Features and the differences

At this point, there is nothing left to do but to examine the other differences and the other characteristics of the two types of analysis, starting from the importance of timing: this element, which is very significant for a successful trader, can be understood as the best time to enter the market. With the right timing, the stop loss that may result is minimal, which corresponds to a higher chance of winning and a reduction in losses.

The study of the charts (and therefore the technical analysis) allows us to understand the key levels of the timing. Another factor that deserves to be taken into consideration is that, sometimes, an event can already be taken in the price. In the sense that fundamental analysis is incorporated into the technical analysis. In other words, within the charts are priced all the elements of fundamental analysis (the ones we mentioned earlier: political events, economic crises, and so on).

Furthermore, it is worth pointing out that the fundamental analysis is less flexible than the technical analysis, which allows to focus on stop losses and, above all, to program the various objectives for the most different time-frames.

Last but not least aspect is that which has to do with the ease of finding information: many news, in fact, is difficult to find, which complicates the task of a fundamental analyst, even more so if it is a common investor.

However, we must not make the mistake of believing that for long-term investments we must opt for fundamental analysis, while for short-term investments we must opt for technical analysis.
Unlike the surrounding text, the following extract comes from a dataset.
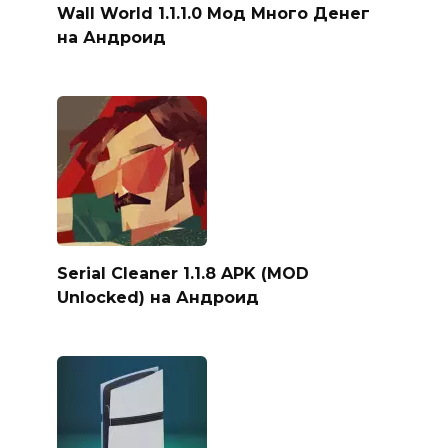
Wall World 1.1.1.0 Мод Много Денег
на Андроид
Serial Cleaner 1.1.8 APK (MOD
Unlocked) на Андроид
A division into watertight compartments of this type it is neither fruitful nor correct since, with the appropriate measures and adequate knowledge, both the techniques can be useful in the short, medium and long-term.

 

Which approach to use?

You cannot establish a priori what the best or wrong approach is: there are many professional traders who, as purists, prefer not to mix the two analyses.

What is certain is that both points of view guarantee some advantages: to follow the macroeconomic signals without taking into consideration the technical ones would be a meaningless extremist attitude. And, of course, it is true the vice versa as well, that would lead to depriving ourselves without reason of useful information.

The secret of a trader, therefore, is to know both the technical analysis and the fundamental analysis, to master both and use from time to time what he considers most appropriate to the circumstances.